Combining root files with weighting

Chris_G · March 20, 2025, 3:07pm

I have two root files file1.root and file2.root. I need to combine them so that I get file3.root, which I will then use to continue my analysis. The problem is, is that I need to merge the root files by weighting them accordingly.

For context:

file1.root contains Z(longitudinal)Z(transverse) events
file2.root contains Z(longitudinal)Z(longitudinal) events
I need file3.root to give me Z(longitudinal)Z(unpolarised) events.

The tree structures are the same for both root files. I do not know where to start, as I believe I cannot use hdd.

ROOT Version: 6.30/02
Platform: Mac

bellenot · March 20, 2025, 3:15pm

I’m not sure, but maybe @pcanal can give some hints…

vpadulan · March 21, 2025, 8:47am

Dear @Chris_G ,

Thanks for reaching out to the forum! I believe a mix of TTree friends and RDataFrame can get you where you want. You can befriend the two files like so

TFile f1{"f1.root"};
auto *t1 = f1.Get<TTree>("tree");
TFile f2{"f2.root"};
auto *t2 = f2.Get<TTree>("tree");
t1->AddFriend(t2);

Then you can give the main tree to an RDataFrame object like so

ROOT::RDataFrame df{*t1};

You need to apply the weighting with a function that either replaces the values of an existing column (this is called Redefine) or simply by creating a new column with the reweighted values (via Define)

Once you have all the columns you need you can call the Snapshot operation to store the result into an output tree

df.Snapshot("output_tree", "output_file.root");

Note that the syntax above by default will save to the output tree all the branches, i.e. all the branches of t1 and all the branches of t2 and all the new columns you created with your RDataFrame via Define. If you want to select which columns get stored in the output tree, you can specify the list by simply adding it as the third argument

df.Snapshot("output_tree", "output_file.root", list_of_column_names);

These are some indications, let me know if you get stuck along the way.

Cheers,
Vincenzo

Chris_G · March 21, 2025, 11:20am

Hello,

Many thanks for your response. The problem is, is that I want to combine the files such that file3 contains not only the weights, but also all other information contained in them. This is because in my analysis, I need to use the Px, Py, Pz, E and Event.Weight information.
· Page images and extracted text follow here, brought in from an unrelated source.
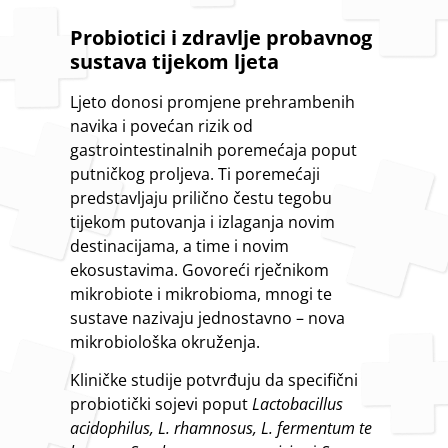
Probiotici i zdravlje probavnog
sustava tijekom ljeta
Ljeto donosi promjene prehrambenih
navika i povećan rizik od
gastrointestinalnih poremećaja poput
putničkog proljeva. Ti poremećaji
predstavljaju prilično čestu tegobu
tijekom putovanja i izlaganja novim
destinacijama, a time i novim
ekosustavima. Govoreći rječnikom
mikrobiote i mikrobioma, mnogi te
sustave nazivaju jednostavno – nova
mikrobiološka okruženja.
Kliničke studije potvrđuju da specifični
probiotički sojevi poput
Lactobacillus
acidophilus, L. rhamnosus, L. fermentum te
For your advice, I have this so far:

#include <TFile.h>
#include <TTree.h>
#include <ROOT/RDataFrame.hxx>
#include <iostream>

void combine_root_files() {
    TFile f1("delphes_ZLZT.root");
    TFile f2("delphes_ZLZL.root");

    // Create output file
    TFile outFile("file3.root", "RECREATE");
    TTree outTree("Delphes", "Merged Delphes Tree");

    // Create TTreeReaders
    TTreeReader reader1("Delphes", &f1);
    TTreeReader reader2("Delphes", &f2);

    // Read weight arrays
    TTreeReaderArray<float> weight1(reader1, "Event.Weight");
    TTreeReaderArray<float> weight2(reader2, "Event.Weight");

    // Define the output weight variable
    float mergedWeight;
    outTree.Branch("Merged.Weight", &mergedWeight, "Merged.Weight/F");

    // Loop over events
    int nEntries = reader1.GetEntries();
    for (int i = 0; i < nEntries; i++) {
        reader1.Next();
        reader2.Next();

        // Take the first weight entry in each event
        mergedWeight = 0.75 * weight1[0] + 0.25 * weight2[0];

        outTree.Fill();  // Fill new tree
    }

    // Write the merged tree to file
    outFile.Write();
    std::cout << "Merged ROOT file created: file3.root\n";
}

This is not returning me the correct averaged cross-section though.
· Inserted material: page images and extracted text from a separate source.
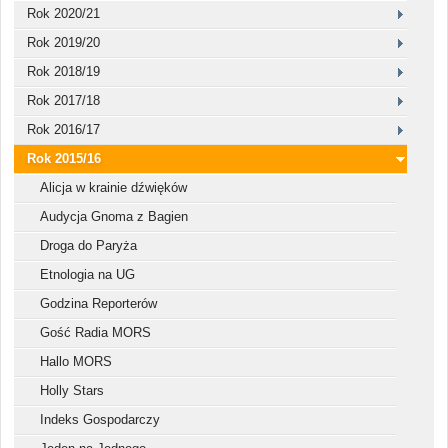
Rok 2020/21
Rok 2019/20
Rok 2018/19
Rok 2017/18
Rok 2016/17
Rok 2015/16
Alicja w krainie dźwięków
Audycja Gnoma z Bagien
Droga do Paryża
Etnologia na UG
Godzina Reporterów
Gość Radia MORS
Hallo MORS
Holly Stars
Indeks Gospodarczy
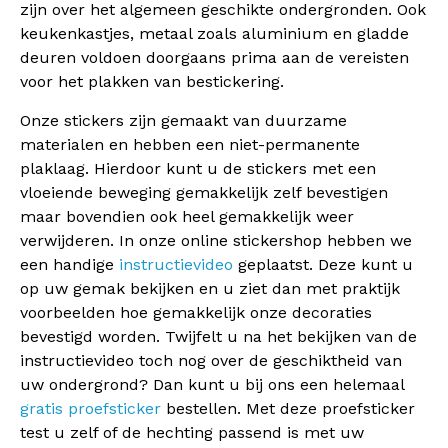
zijn over het algemeen geschikte ondergronden. Ook
keukenkastjes, metaal zoals aluminium en gladde
deuren voldoen doorgaans prima aan de vereisten
voor het plakken van bestickering.
Onze stickers zijn gemaakt van duurzame
materialen en hebben een niet-permanente
plaklaag. Hierdoor kunt u de stickers met een
vloeiende beweging gemakkelijk zelf bevestigen
maar bovendien ook heel gemakkelijk weer
verwijderen. In onze online stickershop hebben we
een handige
instructievideo
geplaatst. Deze kunt u
op uw gemak bekijken en u ziet dan met praktijk
voorbeelden hoe gemakkelijk onze decoraties
bevestigd worden. Twijfelt u na het bekijken van de
instructievideo toch nog over de geschiktheid van
uw ondergrond? Dan kunt u bij ons een helemaal
gratis proefsticker
bestellen. Met deze proefsticker
test u zelf of de hechting passend is met uw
leonhard · March 21, 2025, 1:04pm

Hi, I think you have a conceptual issue here, you are attempting to merge the weights of two different events but I can not really imagine a scenario where that makes much sense.
Normally you would just modify the weight of each event separately and then take the modified events into account in your analysis. In principle, if the factor you are multiplying with is a constant for each file you could also produce the histograms for each file separately and then add them together (scaled by the factor).

I.e. in your example here just add a new branch to file1 containing the weights multiplied by 0.75 and one to file2 with the weights multiplied by 0.25 (if those are the correct numbers) and then use those as the weights when performing your analysis.

system · April 4, 2025, 1:04pm

This topic was automatically closed 14 days after the last reply. New replies are no longer allowed.